Kelp and Aave Begin Asset Recovery After Hack

The protocols Kelp and Aave have commenced the recovery of assets following the April hack amounting to $292 million. Developers plan to return 117,132 rsETH within two weeks.

The first portion of funds will be transferred to the mainnet shortly. Following this, Kelp will reopen asset withdrawals—expected within 24 hours. Users will once again have access to deposits, minting, and cross-chain transfers.

The Kelp team has updated the security settings of the LayerZero bridge.
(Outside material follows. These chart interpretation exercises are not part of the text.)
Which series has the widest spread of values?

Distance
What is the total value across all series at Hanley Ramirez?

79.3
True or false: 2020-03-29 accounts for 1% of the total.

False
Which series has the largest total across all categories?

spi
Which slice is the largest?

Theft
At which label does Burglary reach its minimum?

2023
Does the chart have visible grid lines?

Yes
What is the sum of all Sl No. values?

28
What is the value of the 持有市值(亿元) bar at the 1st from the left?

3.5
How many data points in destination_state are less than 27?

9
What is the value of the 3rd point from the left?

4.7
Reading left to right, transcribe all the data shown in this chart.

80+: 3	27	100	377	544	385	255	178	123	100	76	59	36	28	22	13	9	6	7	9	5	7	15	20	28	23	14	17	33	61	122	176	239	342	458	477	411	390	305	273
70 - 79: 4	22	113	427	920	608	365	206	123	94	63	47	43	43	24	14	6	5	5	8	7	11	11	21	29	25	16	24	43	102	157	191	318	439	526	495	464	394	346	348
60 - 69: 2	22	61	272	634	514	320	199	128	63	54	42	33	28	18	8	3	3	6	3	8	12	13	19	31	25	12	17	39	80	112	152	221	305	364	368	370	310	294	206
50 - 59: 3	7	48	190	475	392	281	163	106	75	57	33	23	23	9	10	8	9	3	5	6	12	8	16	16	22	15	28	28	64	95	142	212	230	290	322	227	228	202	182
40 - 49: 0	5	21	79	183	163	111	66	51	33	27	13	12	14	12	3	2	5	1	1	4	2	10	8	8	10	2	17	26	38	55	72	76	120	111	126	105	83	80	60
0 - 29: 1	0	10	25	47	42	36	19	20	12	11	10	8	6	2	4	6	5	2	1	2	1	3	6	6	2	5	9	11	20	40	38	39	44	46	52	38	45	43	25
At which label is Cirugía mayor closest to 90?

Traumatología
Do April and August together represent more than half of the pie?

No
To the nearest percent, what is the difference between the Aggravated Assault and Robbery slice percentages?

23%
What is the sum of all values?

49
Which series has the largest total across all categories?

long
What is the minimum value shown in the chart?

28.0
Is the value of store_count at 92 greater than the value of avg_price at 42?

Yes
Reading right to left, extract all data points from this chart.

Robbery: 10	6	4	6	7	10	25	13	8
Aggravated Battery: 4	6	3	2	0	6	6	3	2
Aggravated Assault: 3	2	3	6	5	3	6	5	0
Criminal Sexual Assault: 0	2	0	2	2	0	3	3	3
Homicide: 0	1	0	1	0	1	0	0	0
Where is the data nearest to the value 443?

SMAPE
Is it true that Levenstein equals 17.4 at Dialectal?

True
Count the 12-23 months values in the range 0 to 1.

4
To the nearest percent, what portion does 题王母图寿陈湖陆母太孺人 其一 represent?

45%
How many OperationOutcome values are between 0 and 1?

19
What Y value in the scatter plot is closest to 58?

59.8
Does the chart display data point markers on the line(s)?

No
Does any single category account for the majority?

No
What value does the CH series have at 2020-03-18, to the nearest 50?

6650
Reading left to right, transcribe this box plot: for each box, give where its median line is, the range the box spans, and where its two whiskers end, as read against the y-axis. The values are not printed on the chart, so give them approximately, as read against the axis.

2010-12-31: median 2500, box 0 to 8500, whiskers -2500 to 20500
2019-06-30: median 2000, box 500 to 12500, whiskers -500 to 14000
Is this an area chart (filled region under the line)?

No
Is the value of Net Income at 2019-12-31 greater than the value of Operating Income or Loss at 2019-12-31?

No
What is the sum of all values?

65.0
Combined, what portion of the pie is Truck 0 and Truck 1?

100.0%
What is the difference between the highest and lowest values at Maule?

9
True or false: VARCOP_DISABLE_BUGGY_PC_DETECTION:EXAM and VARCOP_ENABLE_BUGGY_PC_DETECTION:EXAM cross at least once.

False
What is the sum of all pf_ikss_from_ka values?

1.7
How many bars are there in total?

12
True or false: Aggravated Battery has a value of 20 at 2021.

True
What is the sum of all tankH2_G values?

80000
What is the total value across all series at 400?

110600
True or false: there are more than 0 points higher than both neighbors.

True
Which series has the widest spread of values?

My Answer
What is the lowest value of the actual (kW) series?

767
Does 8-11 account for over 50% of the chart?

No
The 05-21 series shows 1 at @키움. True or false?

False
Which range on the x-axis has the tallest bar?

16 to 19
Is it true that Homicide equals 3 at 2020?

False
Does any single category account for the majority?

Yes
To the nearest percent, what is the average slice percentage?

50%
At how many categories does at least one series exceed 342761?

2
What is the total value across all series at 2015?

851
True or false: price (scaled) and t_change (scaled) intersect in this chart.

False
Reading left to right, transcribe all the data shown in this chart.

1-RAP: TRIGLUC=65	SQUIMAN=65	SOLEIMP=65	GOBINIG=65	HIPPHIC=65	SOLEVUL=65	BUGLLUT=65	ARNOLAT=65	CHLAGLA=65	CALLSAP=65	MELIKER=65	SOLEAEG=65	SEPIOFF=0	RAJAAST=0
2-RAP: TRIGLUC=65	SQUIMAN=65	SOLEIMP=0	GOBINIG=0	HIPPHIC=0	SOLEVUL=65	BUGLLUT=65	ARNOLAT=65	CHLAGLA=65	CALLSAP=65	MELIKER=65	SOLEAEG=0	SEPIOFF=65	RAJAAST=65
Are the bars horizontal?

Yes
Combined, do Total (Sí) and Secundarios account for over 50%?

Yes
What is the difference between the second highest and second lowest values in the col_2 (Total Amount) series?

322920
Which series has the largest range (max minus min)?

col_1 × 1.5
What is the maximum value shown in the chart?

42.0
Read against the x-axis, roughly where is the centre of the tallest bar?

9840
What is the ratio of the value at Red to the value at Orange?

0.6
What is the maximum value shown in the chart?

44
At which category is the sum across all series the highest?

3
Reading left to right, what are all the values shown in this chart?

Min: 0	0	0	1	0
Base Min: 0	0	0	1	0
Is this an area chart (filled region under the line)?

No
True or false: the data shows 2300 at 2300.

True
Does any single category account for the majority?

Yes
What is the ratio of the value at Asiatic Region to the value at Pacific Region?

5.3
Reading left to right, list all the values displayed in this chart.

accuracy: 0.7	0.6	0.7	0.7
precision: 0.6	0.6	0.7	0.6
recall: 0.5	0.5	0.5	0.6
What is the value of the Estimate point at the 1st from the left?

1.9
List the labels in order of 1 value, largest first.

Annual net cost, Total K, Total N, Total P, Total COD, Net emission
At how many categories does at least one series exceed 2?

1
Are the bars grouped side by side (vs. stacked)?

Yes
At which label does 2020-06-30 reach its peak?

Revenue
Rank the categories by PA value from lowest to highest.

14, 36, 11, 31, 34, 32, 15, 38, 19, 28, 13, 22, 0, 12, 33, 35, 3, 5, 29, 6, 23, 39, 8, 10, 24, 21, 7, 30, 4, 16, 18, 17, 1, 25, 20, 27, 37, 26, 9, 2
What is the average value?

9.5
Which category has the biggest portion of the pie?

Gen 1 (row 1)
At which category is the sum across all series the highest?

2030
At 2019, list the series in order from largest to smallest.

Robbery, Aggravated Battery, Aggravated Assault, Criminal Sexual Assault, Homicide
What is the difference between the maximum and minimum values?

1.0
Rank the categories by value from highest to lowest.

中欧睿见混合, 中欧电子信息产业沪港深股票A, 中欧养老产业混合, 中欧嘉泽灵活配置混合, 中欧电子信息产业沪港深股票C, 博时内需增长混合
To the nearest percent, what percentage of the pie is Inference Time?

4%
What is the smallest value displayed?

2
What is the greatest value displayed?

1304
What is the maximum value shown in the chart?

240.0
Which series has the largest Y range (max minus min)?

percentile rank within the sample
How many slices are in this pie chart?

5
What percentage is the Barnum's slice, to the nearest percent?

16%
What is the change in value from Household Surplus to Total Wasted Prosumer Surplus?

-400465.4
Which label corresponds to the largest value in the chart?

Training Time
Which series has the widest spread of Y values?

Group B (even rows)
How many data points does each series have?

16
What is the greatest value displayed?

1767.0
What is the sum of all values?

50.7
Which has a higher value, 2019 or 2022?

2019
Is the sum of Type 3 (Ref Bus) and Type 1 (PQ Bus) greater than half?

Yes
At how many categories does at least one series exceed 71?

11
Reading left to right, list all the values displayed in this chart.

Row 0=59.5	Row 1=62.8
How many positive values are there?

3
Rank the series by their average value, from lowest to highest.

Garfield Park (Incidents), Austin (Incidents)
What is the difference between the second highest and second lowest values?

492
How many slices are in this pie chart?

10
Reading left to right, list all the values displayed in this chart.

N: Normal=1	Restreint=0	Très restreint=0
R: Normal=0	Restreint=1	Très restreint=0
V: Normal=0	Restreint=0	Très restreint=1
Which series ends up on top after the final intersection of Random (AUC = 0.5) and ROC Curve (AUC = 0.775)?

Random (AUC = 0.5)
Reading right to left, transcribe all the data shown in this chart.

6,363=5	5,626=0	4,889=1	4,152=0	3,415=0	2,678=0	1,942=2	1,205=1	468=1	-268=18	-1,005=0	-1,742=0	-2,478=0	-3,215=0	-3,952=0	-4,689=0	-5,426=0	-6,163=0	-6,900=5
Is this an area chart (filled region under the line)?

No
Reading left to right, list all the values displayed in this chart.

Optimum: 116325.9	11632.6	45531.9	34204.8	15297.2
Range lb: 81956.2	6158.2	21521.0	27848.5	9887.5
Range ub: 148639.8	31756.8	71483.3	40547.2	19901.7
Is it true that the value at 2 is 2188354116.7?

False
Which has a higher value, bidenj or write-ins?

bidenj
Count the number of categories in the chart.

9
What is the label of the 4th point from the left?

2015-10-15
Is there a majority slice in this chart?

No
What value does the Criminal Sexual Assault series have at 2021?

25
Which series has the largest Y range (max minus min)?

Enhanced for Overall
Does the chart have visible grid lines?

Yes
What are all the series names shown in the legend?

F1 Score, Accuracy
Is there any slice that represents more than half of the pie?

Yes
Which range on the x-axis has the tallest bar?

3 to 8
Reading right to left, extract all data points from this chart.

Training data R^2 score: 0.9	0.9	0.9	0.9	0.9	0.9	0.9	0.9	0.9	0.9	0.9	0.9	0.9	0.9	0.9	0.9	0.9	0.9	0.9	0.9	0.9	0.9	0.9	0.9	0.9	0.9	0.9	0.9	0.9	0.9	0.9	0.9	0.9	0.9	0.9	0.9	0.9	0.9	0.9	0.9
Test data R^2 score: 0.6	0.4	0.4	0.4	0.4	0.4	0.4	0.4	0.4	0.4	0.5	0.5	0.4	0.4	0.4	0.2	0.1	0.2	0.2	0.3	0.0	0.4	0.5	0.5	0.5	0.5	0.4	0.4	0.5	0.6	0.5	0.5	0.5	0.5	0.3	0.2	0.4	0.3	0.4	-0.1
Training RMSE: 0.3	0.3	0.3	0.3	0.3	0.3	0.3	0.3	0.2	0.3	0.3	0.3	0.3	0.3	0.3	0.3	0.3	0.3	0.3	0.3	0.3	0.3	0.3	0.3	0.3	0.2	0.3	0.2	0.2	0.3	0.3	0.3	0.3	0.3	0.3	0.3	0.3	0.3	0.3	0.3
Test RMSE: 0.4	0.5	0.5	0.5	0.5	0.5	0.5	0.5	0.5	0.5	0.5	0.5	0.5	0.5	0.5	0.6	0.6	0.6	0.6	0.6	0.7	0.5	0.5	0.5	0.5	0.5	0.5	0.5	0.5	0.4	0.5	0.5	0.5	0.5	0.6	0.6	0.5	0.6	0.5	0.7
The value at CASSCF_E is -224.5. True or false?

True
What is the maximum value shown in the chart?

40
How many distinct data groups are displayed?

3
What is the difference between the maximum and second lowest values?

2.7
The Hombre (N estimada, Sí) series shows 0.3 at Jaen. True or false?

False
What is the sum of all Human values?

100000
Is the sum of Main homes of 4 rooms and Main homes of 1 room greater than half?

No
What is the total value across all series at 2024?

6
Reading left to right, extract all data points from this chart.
Now, four independent nodes are required to confirm transactions instead of one, and the number of necessary blocks has increased from 42 to 64. The protocol has also begun transitioning to Chainlink’s CCIP technology.

Representatives from Aave confirmed the commencement of payouts and burned the rsETH tokens held by the hacker on the Arbitrum network.

Previously, the lending protocol team challenged in court the freezing of some funds imposed by lawsuits from terrorism victims against North Korea. The court allowed the transfer of assets to the protocol but prohibited their sale until a final decision is made.

LayerZero developers admitted fault in the incident. The company confirmed that the default security configuration was insufficiently protected for protocols with a large volume of locked funds. 

In April, Kelp was attacked, allegedly by the Lazarus Group. This hack was the largest in the DeFi sector since the beginning of the year.

In May, Aave liquidated the remaining positions of the Kelp hacker in rsETH as part of the approved recovery plan

Later, the Arbitrum community supported the transfer of 30,765 ETH worth $70 million to the DeFi United fund.